Eddie stepped onto the pitching rubber. “Hope you’re not expecting me to lob it in to you.”

She held up her bat, bent her knees, and shifted her weight to her back leg. “Wouldn’t dream of it.”

He threw it, and Bianca swung. Hard.

And missed.

Scout snickered.

Scarlette raised her catcher’s mask. “If she strikes out, it still counts for us not missing a ball, right?”

Bianca sent Scarlette a scowl. “It was one strike. Let a girl get warmed up.”

Scarlette shrugged. “No offense. I like cookies.”

Bianca choked up on the bat. “A girl after my own heart.”

Eddie lined the seams of the baseball up in his palm. “I’ll slow it down?—”

“Don’t you dare.” Bianca pointed the end of her bat at Eddie. “Same heat.”

“Bet you two cookies she can’t even hit it to the pitcher’s mound,” Tank muttered behind his mitt toward the shortstop.

Bianca dug her foot into the batter’s box and widened her stance, pulling her bat farther back. One deep exhale.

Eddie wound up the next pitch, and when it crossed the plate, Bianca whacked it over the center fielder’s head.

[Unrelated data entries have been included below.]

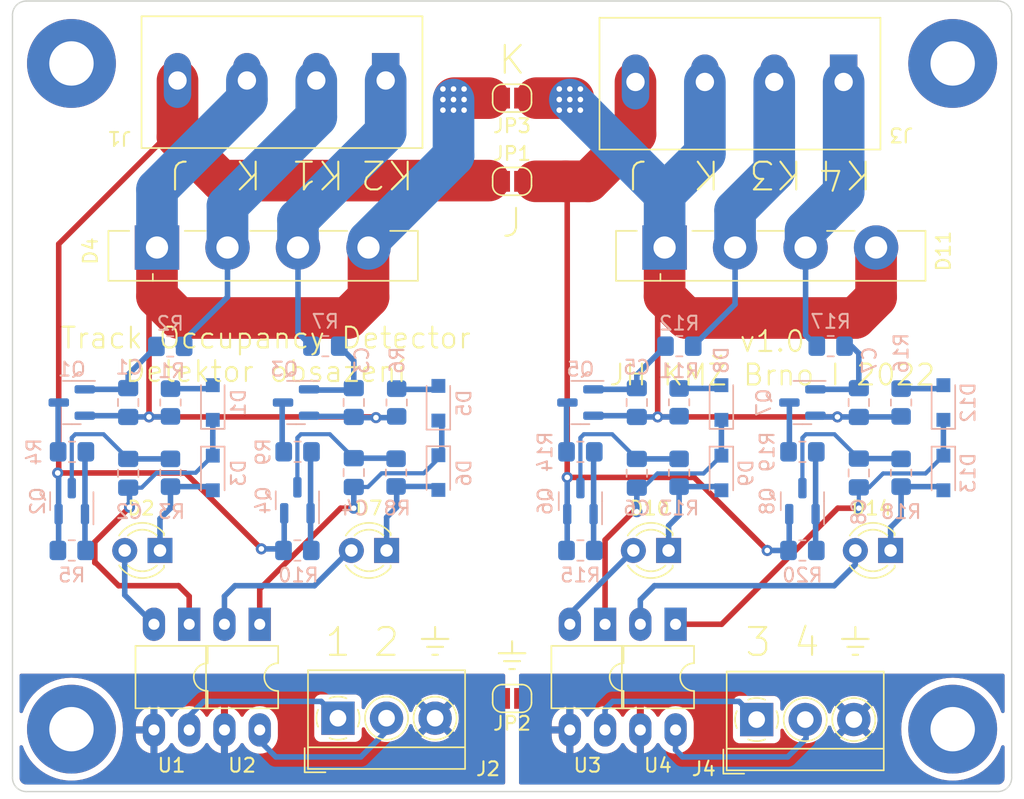
<source format=kicad_pcb>
(kicad_pcb (version 20211014) (generator pcbnew)

  (general
    (thickness 1.6)
  )

  (paper "A4")
  (layers
    (0 "F.Cu" signal)
    (31 "B.Cu" signal)
    (32 "B.Adhes" user "B.Adhesive")
    (33 "F.Adhes" user "F.Adhesive")
    (34 "B.Paste" user)
    (35 "F.Paste" user)
    (36 "B.SilkS" user "B.Silkscreen")
    (37 "F.SilkS" user "F.Silkscreen")
    (38 "B.Mask" user)
    (39 "F.Mask" user)
    (40 "Dwgs.User" user "User.Drawings")
    (41 "Cmts.User" user "User.Comments")
    (42 "Eco1.User" user "User.Eco1")
    (43 "Eco2.User" user "User.Eco2")
    (44 "Edge.Cuts" user)
    (45 "Margin" user)
    (46 "B.CrtYd" user "B.Courtyard")
    (47 "F.CrtYd" user "F.Courtyard")
    (48 "B.Fab" user)
    (49 "F.Fab" user)
    (50 "User.1" user)
    (51 "User.2" user)
    (52 "User.3" user)
    (53 "User.4" user)
    (54 "User.5" user)
    (55 "User.6" user)
    (56 "User.7" user)
    (57 "User.8" user)
    (58 "User.9" user)
  )

  (setup
    (stackup
      (layer "F.SilkS" (type "Top Silk Screen"))
      (layer "F.Paste" (type "Top Solder Paste"))
      (layer "F.Mask" (type "Top Solder Mask") (thickness 0.01))
      (layer "F.Cu" (type "copper") (thickness 0.035))
      (layer "dielectric 1" (type "core") (thickness 1.51) (material "FR4") (epsilon_r 4.5) (loss_tangent 0.02))
      (layer "B.Cu" (type "copper") (thickness 0.035))
      (layer "B.Mask" (type "Bottom Solder Mask") (thickness 0.01))
      (layer "B.Paste" (type "Bottom Solder Paste"))
      (layer "B.SilkS" (type "Bottom Silk Screen"))
      (copper_finish "None")
      (dielectric_constraints no)
    )
    (pad_to_mask_clearance 0)
    (pcbplotparams
      (layerselection 0x00010fc_ffffffff)
      (disableapertmacros false)
      (usegerberextensions false)
      (usegerberattributes true)
      (usegerberadvancedattributes true)
      (creategerberjobfile true)
      (svguseinch false)
      (svgprecision 6)
      (excludeedgelayer true)
      (plotframeref false)
      (viasonmask false)
      (mode 1)
      (useauxorigin false)
      (hpglpennumber 1)
      (hpglpenspeed 20)
      (hpglpendiameter 15.000000)
      (dxfpolygonmode true)
      (dxfimperialunits true)
      (dxfusepcbnewfont true)
      (psnegative false)
      (psa4output false)
      (plotreference true)
      (plotvalue true)
      (plotinvisibletext false)
      (sketchpadsonfab false)
      (subtractmaskfromsilk false)
      (outputformat 1)
      (mirror false)
      (drillshape 1)
      (scaleselection 1)
      (outputdirectory "")
    )
  )

  (net 0 "")
  (net 1 "/K1")
  (net 2 "Net-(C1-Pad2)")
  (net 3 "Net-(C2-Pad1)")
  (net 4 "Net-(C2-Pad2)")
  (net 5 "Net-(C3-Pad2)")
  (net 6 "Net-(C4-Pad1)")
  (net 7 "Net-(C4-Pad2)")
  (net 8 "/K2")
  (net 9 "Net-(C5-Pad2)")
  (net 10 "Net-(C6-Pad1)")
  (net 11 "Net-(C6-Pad2)")
  (net 12 "Net-(C7-Pad2)")
  (net 13 "Net-(C8-Pad1)")
  (net 14 "Net-(C8-Pad2)")
  (net 15 "Net-(D1-Pad2)")
  (net 16 "Net-(D2-Pad1)")
  (net 17 "Net-(D2-Pad2)")
  (net 18 "/K1B")
  (net 19 "/K1A")
  (net 20 "Net-(D5-Pad2)")
  (net 21 "Net-(D6-Pad2)")
  (net 22 "Net-(D7-Pad2)")
  (net 23 "Net-(D8-Pad2)")
  (net 24 "Net-(D10-Pad1)")
  (net 25 "Net-(D10-Pad2)")
  (net 26 "/K2B")
  (net 27 "/K2A")
  (net 28 "Net-(D12-Pad2)")
  (net 29 "Net-(D13-Pad2)")
  (net 30 "Net-(D14-Pad2)")
  (net 31 "/J1")
  (net 32 "/T1")
  (net 33 "/T2")
  (net 34 "/GNDA")
  (net 35 "/J2")
  (net 36 "/T3")
  (net 37 "/T4")
  (net 38 "/GNDB")
  (net 39 "Net-(Q2-Pad1)")
  (net 40 "Net-(Q3-Pad3)")
  (net 41 "Net-(Q4-Pad1)")
  (net 42 "Net-(Q5-Pad3)")
  (net 43 "Net-(Q6-Pad1)")
  (net 44 "Net-(Q7-Pad3)")
  (net 45 "Net-(Q8-Pad1)")
  (net 46 "Net-(Q1-Pad3)")

  (footprint "LED_THT:LED_D3.0mm" (layer "F.Cu") (at 139.959 102.616 180))

  (footprint "LED_THT:LED_D3.0mm" (layer "F.Cu") (at 160.279 102.616 180))

  (footprint "kikit:NPTH" (layer "F.Cu") (at 114.554 71.882))

  (footprint "TerminalBlock_Euroclamp:MVE252-5-V-2x" (layer "F.Cu") (at 165.5 68.606 180))

  (footprint "Jumper:SolderJumper-2_P1.3mm_Open_RoundedPad1.0x1.5mm" (layer "F.Cu") (at 149 76 180))

  (footprint "Package_DIP:DIP-4_W7.62mm_LongPads" (layer "F.Cu") (at 160.782 107.935 -90))

  (footprint "Diode_THT:Diode_Bridge_Vishay_GBU" (layer "F.Cu") (at 123.414 80.772))

  (footprint "MountingHole:MountingHole_3.2mm_M3_Pad" (layer "F.Cu") (at 180.75 67.5))

  (footprint "LED_THT:LED_D3.0mm" (layer "F.Cu") (at 176.276 102.616 180))

  (footprint "MountingHole:MountingHole_3.2mm_M3_Pad" (layer "F.Cu") (at 117.25 67.5))

  (footprint "Jumper:SolderJumper-2_P1.3mm_Open_RoundedPad1.0x1.5mm" (layer "F.Cu") (at 149 70 180))

  (footprint "Jumper:SolderJumper-2_P1.3mm_Open_RoundedPad1.0x1.5mm" (layer "F.Cu") (at 149 113.284 180))

  (footprint "Package_DIP:DIP-4_W7.62mm_LongPads" (layer "F.Cu") (at 130.815 107.935 -90))

  (footprint "Package_DIP:DIP-4_W7.62mm_LongPads" (layer "F.Cu") (at 125.735 107.935 -90))

  (footprint "TerminalBlock_4Ucon:TerminalBlock_4Ucon_1x03_P3.50mm_Horizontal" (layer "F.Cu") (at 166.624 114.808))

  (footprint "TerminalBlock_Euroclamp:MVE252-5-V-2x" (layer "F.Cu") (at 132.5 68.5 180))

  (footprint "LED_THT:LED_D3.0mm" (layer "F.Cu") (at 123.629 102.616 180))

  (footprint "MountingHole:MountingHole_3.2mm_M3_Pad" (layer "F.Cu") (at 117.25 115.5))

  (footprint "Package_DIP:DIP-4_W7.62mm_LongPads" (layer "F.Cu") (at 155.702 107.935 -90))

  (footprint "Diode_THT:Diode_Bridge_Vishay_GBU" (layer "F.Cu") (at 159.99 80.772))

  (footprint "MountingHole:MountingHole_3.2mm_M3_Pad" (layer "F.Cu") (at 180.75 115.5))

  (footprint "kikit:NPTH" (layer "F.Cu") (at 183.388 109.728))

  (footprint "TerminalBlock_4Ucon:TerminalBlock_4Ucon_1x03_P3.50mm_Horizontal" (layer "F.Cu") (at 136.454 114.708))

  (footprint "Resistor_SMD:R_0805_2012Metric_Pad1.20x1.40mm_HandSolder" (layer "B.Cu") (at 153.924 95.504))

  (footprint "Package_TO_SOT_SMD:SOT-23" (layer "B.Cu") (at 153.924 99.06 90))

  (footprint "Resistor_SMD:R_0805_2012Metric_Pad1.20x1.40mm_HandSolder" (layer "B.Cu") (at 169.921 95.504))

  (footprint "Resistor_SMD:R_0805_2012Metric_Pad1.20x1.40mm_HandSolder" (layer "B.Cu") (at 161.036 97.012 -90))

  (footprint "Capacitor_SMD:C_0805_2012Metric_Pad1.18x1.45mm_HandSolder" (layer "B.Cu") (at 173.985 91.948 90))

  (footprint "Diode_SMD:D_SOD-323_HandSoldering" (layer "B.Cu") (at 180.081 91.948 90))

  (footprint "Diode_SMD:D_SOD-323_HandSoldering" (layer "B.Cu") (at 127.434 91.948 90))

  (footprint "Diode_SMD:D_SOD-323_HandSoldering" (layer "B.Cu") (at 143.69 97 -90))

  (footprint "Capacitor_SMD:C_0805_2012Metric_Pad1.18x1.45mm_HandSolder" (layer "B.Cu") (at 121.338 97.0495 90))

  (footprint "Diode_SMD:D_SOD-323_HandSoldering" (layer "B.Cu") (at 127.434 97.028 -90))

  (footprint "Resistor_SMD:R_0805_2012Metric_Pad1.20x1.40mm_HandSolder" (layer "B.Cu") (at 117.274 102.616 180))

  (footprint "Resistor_SMD:R_0805_2012Metric_Pad1.20x1.40mm_HandSolder" (layer "B.Cu") (at 140.642 97 -90))

  (footprint "Capacitor_SMD:C_0805_2012Metric_Pad1.18x1.45mm_HandSolder" (layer "B.Cu") (at 137.594 91.948 90))

  (footprint "Diode_SMD:D_SOD-323_HandSoldering" (layer "B.Cu") (at 164.084 91.948 90))

  (footprint "Resistor_SMD:R_0805_2012Metric_Pad1.20x1.40mm_HandSolder" (layer "B.Cu") (at 140.684 91.948 90))

  (footprint "Resistor_SMD:R_0805_2012Metric_Pad1.20x1.40mm_HandSolder" (layer "B.Cu") (at 124.386 91.948 90))

  (footprint "Package_TO_SOT_SMD:SOT-23" (layer "B.Cu") (at 153.924 91.948 180))

  (footprint "Resistor_SMD:R_0805_2012Metric_Pad1.20x1.40mm_HandSolder" (layer "B.Cu") (at 135.546 87.884))

  (footprint "Package_TO_SOT_SMD:SOT-23" (layer "B.Cu") (at 117.274 91.948 180))

  (footprint "Capacitor_SMD:C_0805_2012Metric_Pad1.18x1.45mm_HandSolder" (layer "B.Cu") (at 157.988 97.0495 90))

  (footprint "Package_TO_SOT_SMD:SOT-23" (layer "B.Cu") (at 169.921 91.948 180))

  (footprint "Resistor_SMD:R_0805_2012Metric_Pad1.20x1.40mm_HandSolder" (layer "B.Cu") (at 124.386 97.012 -90))

  (footprint "Capacitor_SMD:C_0805_2012Metric_Pad1.18x1.45mm_HandSolder" (layer "B.Cu") (at 121.338 91.948 90))

  (footprint "Resistor_SMD:R_0805_2012Metric_Pad1.20x1.40mm_HandSolder" (layer "B.Cu") (at 153.924 102.616 180))

  (footprint "Resistor_SMD:R_0805_2012Metric_Pad1.20x1.40mm_HandSolder" (layer "B.Cu") (at 124.37 87.9 180))

  (footprint "Diode_SMD:D_SOD-323_HandSoldering" (layer "B.Cu") (at 143.69 92 90))

  (footprint "Package_TO_SOT_SMD:SOT-23" (layer "B.Cu") (at 133.53 99 90))

  (footprint "Resistor_SMD:R_0805_2012Metric_Pad1.20x1.40mm_HandSolder" (layer "B.Cu") (at 171.958 87.884))

  (footprint "Resistor_SMD:R_0805_2012Metric_Pad1.20x1.40mm_HandSolder" (layer "B.Cu") (at 133.546 95.5))

  (footprint "Resistor_SMD:R_0805_2012Metric_Pad1.20x1.40mm_HandSolder" (layer "B.Cu") (at 133.53 102.616 180))

  (footprint "Resistor_SMD:R_0805_2012Metric_Pad1.20x1.40mm_HandSolder" (layer "B.Cu") (at 161.052 87.884 180))

  (footprint "Resistor_SMD:R_0805_2012Metric_Pad1.20x1.40mm_HandSolder" (layer "B.Cu")
    (tedit 5F68FEEE) (tstamp b2686ccd-0700-47a2-a149-644805092f03)
    (at 177.033 91.948 90)
    (descr "Resistor SMD 0805 (2012 Metric), square (rectangular) end terminal, IPC_7351 nominal with elongated pad for handsoldering. (Body size source: IPC-SM-782 page 72, https://www.pcb-3d.com/wordpress/wp-content/uploads/ipc-sm-782a_amendment_1_and_2.pdf), generated with kicad-footprint-generator")
    (tags "resistor handsolder")
    (property "LCSC" "C17561")
    (property "Sheetfile" "tod.kicad_sch")
    (property "Sheetname" "")
    (path "/1b92e0ae-2d69-44cc-bf04-8b0a083a7cc2")
    (attr smd)
    (fp_text reference "R16" (at 3.556 0.005 90) (layer "B.SilkS")
      (effects (font (size 1 1) (thickness 0.15)) (justify mirror))
      (tstamp 19b5d0db-a763-448d-a6d7-7a0be7f7d504)
    )
    (fp_text value "22R" (at 0 -1.65 90) (layer "B.Fab")
      (effects (font (size 1 1) (thickness 0.15)) (justify mirror))
      (tstamp 425e7328-026b-41a8-b0d9-f3d808c05ffc)
    )
    (fp_text user "${REFERENCE}" (at 0 0 90) (layer "B.Fab")
      (effects (font (size 0.5 0.5) (thickness 0.08)) (justify mirror))
      (tstamp 8916b1a9-293b-42fd-a96e-db4d9ee7570c)
    )
    (fp_line (start -0.227064 -0.735) (end 0.227064 -0.735) (layer "B.SilkS") (width 0.12) (tstamp 4e9f10b1-9eec-4f9a-b6de-d4f80f2311b3))
    (fp_line (start -0.227064 0.735) (end 0.227064 0.735) (layer "B.SilkS") (width 0.12) (tstamp d74d9846-febf-4f70-b6ed-2e6506abbf70))
    (fp_line (start 1.85 -0.95) (end -1.85 -0.95) (layer "B.CrtYd") (width 0.05) (tstamp 09df93a0-d162-4179-a393-f14a67d0ebd6))
    (fp_line (start -1.85 0.95) (end 1.85 0.95) (layer "B.CrtYd") (width 0.05) (tstamp 92b6091d-2cc2-400c-9270-2114bf58a870))
    (fp_line (start 1.85 0.95) (end 1.85 -0.95) (layer "B.CrtYd") (width 0.05) (tstamp e24cfa7d-c425-4360-8634-a20855aa5fbc))
    (fp_line (start -1.85 -0.95) (end -1.85 0.95) (layer "B.CrtYd") (width 0.05) (tstamp f1b5decc-c442-4f51-be31-166bb18432b5))
    (fp_line (start 1 -0.625) (end -1 -0.625) (layer "B.Fab") (width 0.1) (tstamp 0b7d8553-94a3-4dea-a5c7-c41a5c7a82d2))
    (fp_line (start -1 -0.625) (end -1 0.625) (layer "B.Fab") (width 0.1) (tstamp 6b118373-ee0a-416e-b414-db1fb9deb2ef))
    (fp_lin
... [194636 chars truncated]
</source>
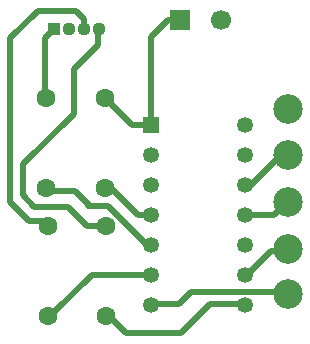
<source format=gtl>
%FSLAX33Y33*%
%MOMM*%
%ADD10C,0.508*%
%ADD11C,1.6*%
%ADD12C,2.5*%
%ADD13R,1.35X1.35*%
%ADD14C,1.35*%
%ADD15R,1.7X1.7*%
%ADD16C,1.7*%
%ADD17R,1.11X1.11*%
%ADD18C,1.11*%
D10*
%LNtop copper_traces*%
G01*
X6475Y28100D02*
X7135Y27440D01*
X1975Y12475D02*
X1975Y15115D01*
X8600Y9885D02*
X7390Y9885D01*
X17800Y3325D02*
X15325Y0850D01*
X15175Y3325D02*
X16175Y4325D01*
X21000Y5825D02*
X22925Y7750D01*
X2500Y10300D02*
X0900Y11900D01*
X6250Y23200D02*
X8283Y25233D01*
X7625Y11625D02*
X6400Y12850D01*
X15325Y0850D02*
X10675Y0850D01*
X12831Y18725D02*
X12831Y25906D01*
X20675Y3325D02*
X17800Y3325D01*
X7770Y5745D02*
X12295Y5745D01*
X2925Y11525D02*
X5750Y11525D01*
X23200Y10825D02*
X24200Y11825D01*
X0900Y11900D02*
X0900Y25800D01*
X7475Y11625D02*
X9125Y11625D01*
X21100Y13200D02*
X23525Y15625D01*
X8283Y25233D02*
X8283Y26428D01*
X4600Y2575D02*
X7770Y5745D01*
X12831Y3325D02*
X15175Y3325D01*
X21000Y10825D02*
X23200Y10825D01*
X10675Y0850D02*
X9260Y2265D01*
X6250Y19390D02*
X6250Y23075D01*
X3850Y25790D02*
X4510Y26450D01*
X2925Y11525D02*
X1975Y12475D01*
X23525Y15625D02*
X24200Y15625D01*
X3200Y28100D02*
X6475Y28100D01*
X9125Y11625D02*
X12465Y8285D01*
X1975Y15115D02*
X6250Y19390D01*
X22925Y7750D02*
X24100Y7750D01*
X8900Y20760D02*
X11215Y18445D01*
X7135Y27440D02*
X7135Y26775D01*
X3850Y21125D02*
X3850Y25790D01*
X11715Y10825D02*
X12465Y10825D01*
X0900Y25800D02*
X3200Y28100D01*
X9400Y13140D02*
X11715Y10825D01*
X6400Y12850D02*
X4240Y12850D01*
X16175Y4325D02*
X23700Y4325D01*
X3950Y10300D02*
X2500Y10300D01*
X11215Y18445D02*
X12831Y18445D01*
X7390Y9885D02*
X5750Y11525D01*
X14225Y27300D02*
X15050Y27300D01*
X12831Y25906D02*
X14225Y27300D01*
%LNtop copper component c7744e5600d26988*%
D11*
X3950Y13140D03*
X3950Y20760D03*
%LNtop copper component 4748f6f89c8109e0*%
D12*
X24400Y15900D03*
%LNtop copper component 984487acf14f2a04*%
X24400Y7975D03*
%LNtop copper component f9d875cb877cf273*%
D11*
X8900Y13140D03*
X8900Y20760D03*
%LNtop copper component 97c4d0802fb8fad4*%
D12*
X24400Y11925D03*
%LNtop copper component aaabee27c90a06a9*%
X24400Y4135D03*
%LNtop copper component 22fb0f4d1f771101*%
D11*
X9000Y2265D03*
X9000Y9885D03*
%LNtop copper component 5fb507646df7b499*%
D13*
X12831Y18445D03*
D14*
X12831Y15905D03*
X12831Y13365D03*
X12831Y10825D03*
X12831Y8285D03*
X12831Y5745D03*
X12831Y3205D03*
X20769Y3205D03*
X20769Y5745D03*
X20769Y8285D03*
X20769Y10825D03*
X20769Y13365D03*
X20769Y15905D03*
X20769Y18445D03*
%LNtop copper component 5b78421b79674273*%
D15*
X15225Y27300D03*
D16*
X18725Y27300D03*
%LNtop copper component d78364369f544818*%
D12*
X24400Y19775D03*
%LNtop copper component 51f36aee92305af8*%
D17*
X4595Y26550D03*
D18*
X5865Y26550D03*
X7135Y26550D03*
X8405Y26550D03*
%LNtop copper component df80b99157660698*%
D11*
X4075Y2265D03*
X4075Y9885D03*
M02*
</source>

Scarlette jumped to her feet. “Wow, I think you’ve just become Coach B.”

“Coach B?” Bianca smiled and hit the bat against the bottom of her tennis shoes. “That has a nice ring to it.”

For the first time since she’d seen him today, Eddie smiled. A deep one, revealing two dimples. No wonder she’d thought he was a movie star the other evening.

Tank bent his knees and put his mitt between his legs. “Everyone gets lucky once. Double or nothing.”